Right now there is so much we don’t know but need to find out through intensive well-funded research. First, there is no reliable diagnostic test for Zika. Blood samples need to be sent to specialized laboratories. Second, the big unanswered question is whether Zika causes microcephaly in infants. Microcephaly results in a small head and often developmental disabilities. We also don’t know if Zika causes Guillain-Barre syndrome (which can result in temporary paralysis). Worse still, a vaccine could be three to five years away, even with accelerated research. The world needs answers and solutions urgently. Today, the world is wholly unprepared to fight Zika and so many other dangerous infectious diseases.

Zika is not just a health emergency but also has deep moral dimensions. Imagine if the current Zika epidemic is followed by a wave of birth defects nine months from now. It would be unconscionable not to act aggressively with the next generation at risk. But the WHO did not promise to come to poor countries and protect women and children’s health and wellbeing. It does not yet have the needed funding and a comprehensive strategy. Zika and other mosquito-borne diseases are highly preventable, but it will take intensive resources to aggressively control mosquitos.

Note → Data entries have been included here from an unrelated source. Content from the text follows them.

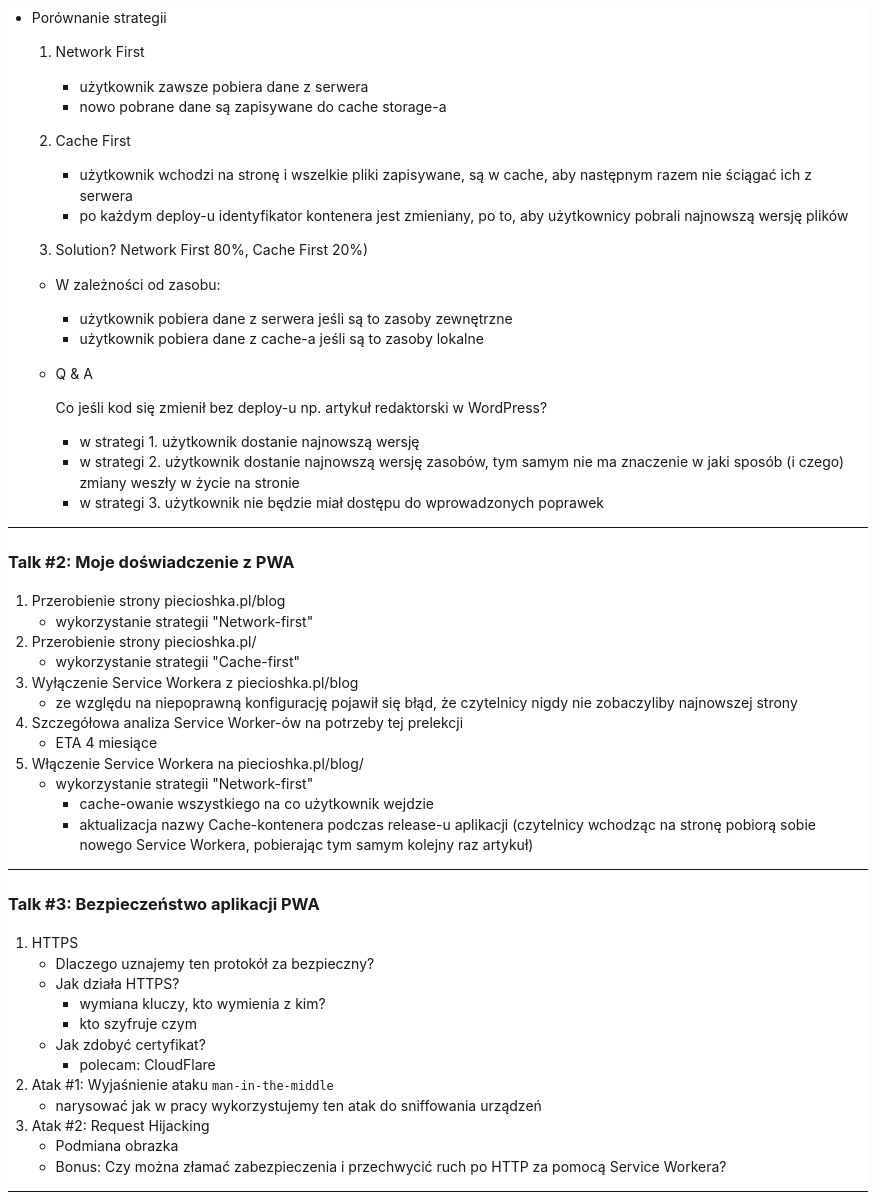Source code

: * Porównanie strategii
    1. Network First
        
        * użytkownik zawsze pobiera dane z serwera
        * nowo pobrane dane są zapisywane do cache storage-a

    2. Cache First

        * użytkownik wchodzi na stronę i wszelkie pliki zapisywane, są w cache,
            aby następnym razem nie ściągać ich z serwera
        * po każdym deploy-u identyfikator kontenera jest zmieniany, po to, aby 
            użytkownicy pobrali najnowszą wersję plików

    3. Solution? Network First 80%, Cache First 20%)
    
    * W zależności od zasobu:
        - użytkownik pobiera dane z serwera jeśli są to zasoby zewnętrzne
        - użytkownik pobiera dane z cache-a jeśli są to zasoby lokalne

    * Q & A

        Co jeśli kod się zmienił bez deploy-u np. artykuł redaktorski w WordPress?

        - w strategi 1. użytkownik dostanie najnowszą wersję
        - w strategi 2. użytkownik dostanie najnowszą wersję zasobów, tym samym 
        nie ma znaczenie w jaki sposób (i czego) zmiany weszły w życie na stronie
        - w strategi 3. użytkownik nie będzie miał dostępu do wprowadzonych poprawek

---

### Talk #2: Moje doświadczenie z PWA

1. Przerobienie strony piecioshka.pl/blog
    - wykorzystanie strategii "Network-first"
2. Przerobienie strony piecioshka.pl/
    - wykorzystanie strategii "Cache-first"
3. Wyłączenie Service Workera z piecioshka.pl/blog
    - ze względu na niepoprawną konfigurację pojawił się błąd,
        że czytelnicy nigdy nie zobaczyliby najnowszej strony
4. Szczegółowa analiza Service Worker-ów na potrzeby tej prelekcji
    - ETA 4 miesiące
5. Włączenie Service Workera na piecioshka.pl/blog/
    - wykorzystanie strategii "Network-first"
        - cache-owanie wszystkiego na co użytkownik wejdzie
        - aktualizacja nazwy Cache-kontenera podczas release-u aplikacji
            (czytelnicy wchodząc na stronę pobiorą sobie nowego Service Workera,
            pobierając tym samym kolejny raz artykuł)

---

### Talk #3: Bezpieczeństwo aplikacji PWA

1. HTTPS
    - Dlaczego uznajemy ten protokół za bezpieczny?
    - Jak działa HTTPS?
        - wymiana kluczy, kto wymienia z kim?
        - kto szyfruje czym
    - Jak zdobyć certyfikat?
        - polecam: CloudFlare
3. Atak #1: Wyjaśnienie ataku `man-in-the-middle`
    - narysować jak w pracy wykorzystujemy ten atak do sniffowania urządzeń
2. Atak #2: Request Hijacking
    - Podmiana obrazka
    - Bonus: Czy można złamać zabezpieczenia i przechwycić ruch po HTTP za pomocą 
        Service Workera?

---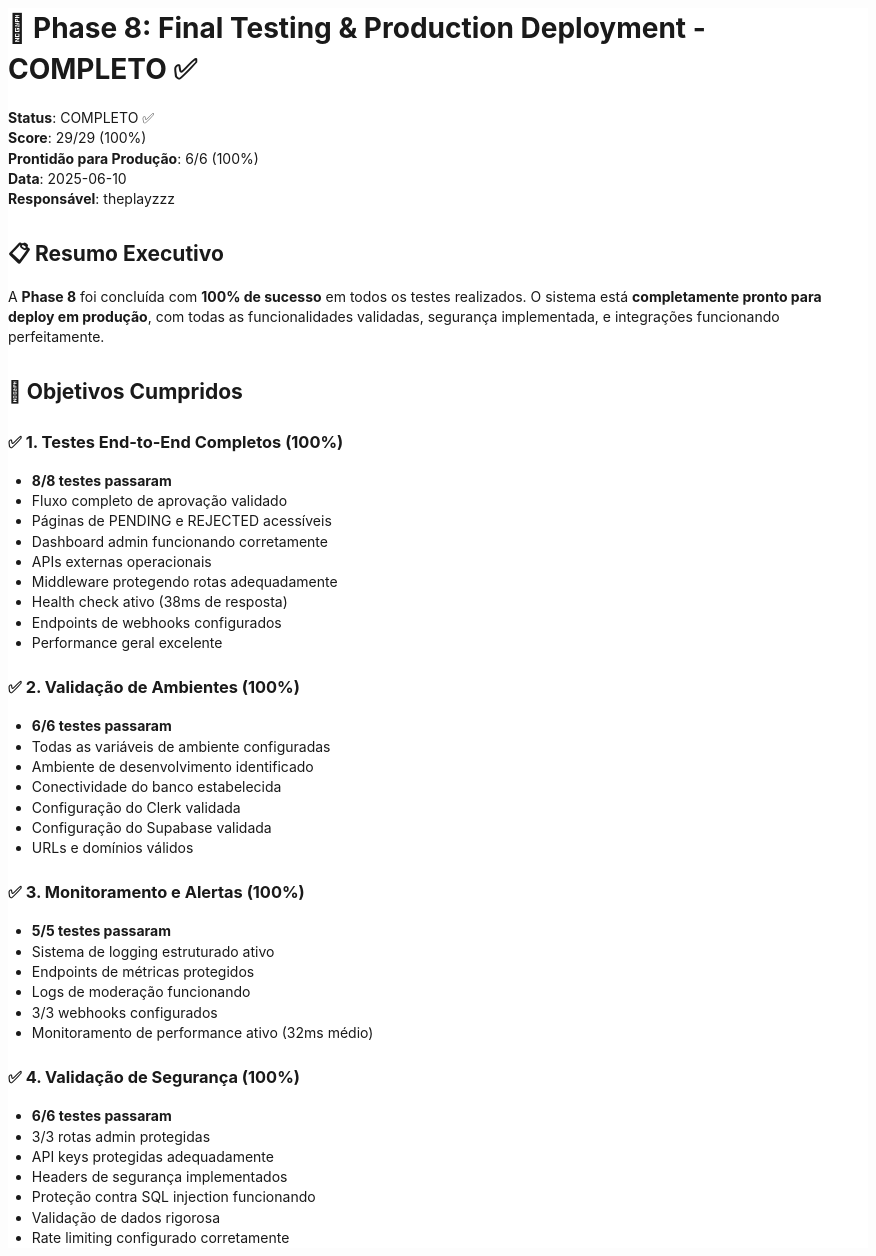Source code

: # 🚀 Phase 8: Final Testing & Production Deployment - COMPLETO ✅

**Status**: COMPLETO ✅  
**Score**: 29/29 (100%)  
**Prontidão para Produção**: 6/6 (100%)  
**Data**: 2025-06-10  
**Responsável**: theplayzzz  

## 📋 Resumo Executivo

A **Phase 8** foi concluída com **100% de sucesso** em todos os testes realizados. O sistema está **completamente pronto para deploy em produção**, com todas as funcionalidades validadas, segurança implementada, e integrações funcionando perfeitamente.

## 🎯 Objetivos Cumpridos

### ✅ 1. Testes End-to-End Completos (100%)
- **8/8 testes passaram**
- Fluxo completo de aprovação validado
- Páginas de PENDING e REJECTED acessíveis 
- Dashboard admin funcionando corretamente
- APIs externas operacionais
- Middleware protegendo rotas adequadamente
- Health check ativo (38ms de resposta)
- Endpoints de webhooks configurados
- Performance geral excelente

### ✅ 2. Validação de Ambientes (100%)
- **6/6 testes passaram**
- Todas as variáveis de ambiente configuradas
- Ambiente de desenvolvimento identificado
- Conectividade do banco estabelecida
- Configuração do Clerk validada
- Configuração do Supabase validada
- URLs e domínios válidos

### ✅ 3. Monitoramento e Alertas (100%)
- **5/5 testes passaram**
- Sistema de logging estruturado ativo
- Endpoints de métricas protegidos
- Logs de moderação funcionando
- 3/3 webhooks configurados
- Monitoramento de performance ativo (32ms médio)

### ✅ 4. Validação de Segurança (100%)
- **6/6 testes passaram**
- 3/3 rotas admin protegidas
- API keys protegidas adequadamente
- Headers de segurança implementados
- Proteção contra SQL injection funcionando
- Validação de dados rigorosa
- Rate limiting configurado corretamente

The WHO did not issue a travel advisory, putting it at odds with U.S. policy. The Centers for Disease Control recommends that pregnant women postpone travel to Zika-affected countries. Women considering getting pregnant should first talk with their doctor before traveling. If I had a pregnant daughter, I would insist she not visit Brazil, even if she had planned to go to the Rio Olympics. Yet, the WHO was silent on whether pregnant women should visit Zika-affected countries.

And what about women already in Zika-affected countries? Many women at high risk are very young and very poor. Many governments have told them to indefinitely postpone pregnancy. El Salvador asked women not to become pregnant until 2017. Yet most Latin American countries criminalize contraception and abortion. In effect women are told not to get pregnant but denied the tools needed to prevent pregnancies or abort fetuses that are sick or fatally affected. Women need a safe alternative. The WHO did not offer help for women caught in this Catch 22, and it failed to defend women’s health and reproductive rights.

Dr. Margaret Chan, the director general, is fighting for her legacy, after four scathing global commission reports on the WHO’s failures during Ebola. One lesson she learned well was not to delay before declaring an emergency. What if it turns out that the link with microcephaly is a false alarm? She can always call off the emergency. But it is better to be over-prepared than to sit by idly.

What is even more important is the action the WHO will take on the ground in partnership with countries. Dr. Chan’s legacy hinges on whether she can stop this unfolding catastrophe in its tracks. Zika, like Ebola, is a highly preventable disease, but it takes the political will and know-how to do it. The world needs an empowered WHO. The Zika epidemic gives the WHO the chance to regain the credibility it lost during Ebola. For the sake of people everywhere and particularly vulnerable women, we must push the WHO to become the global health leader it was meant to be.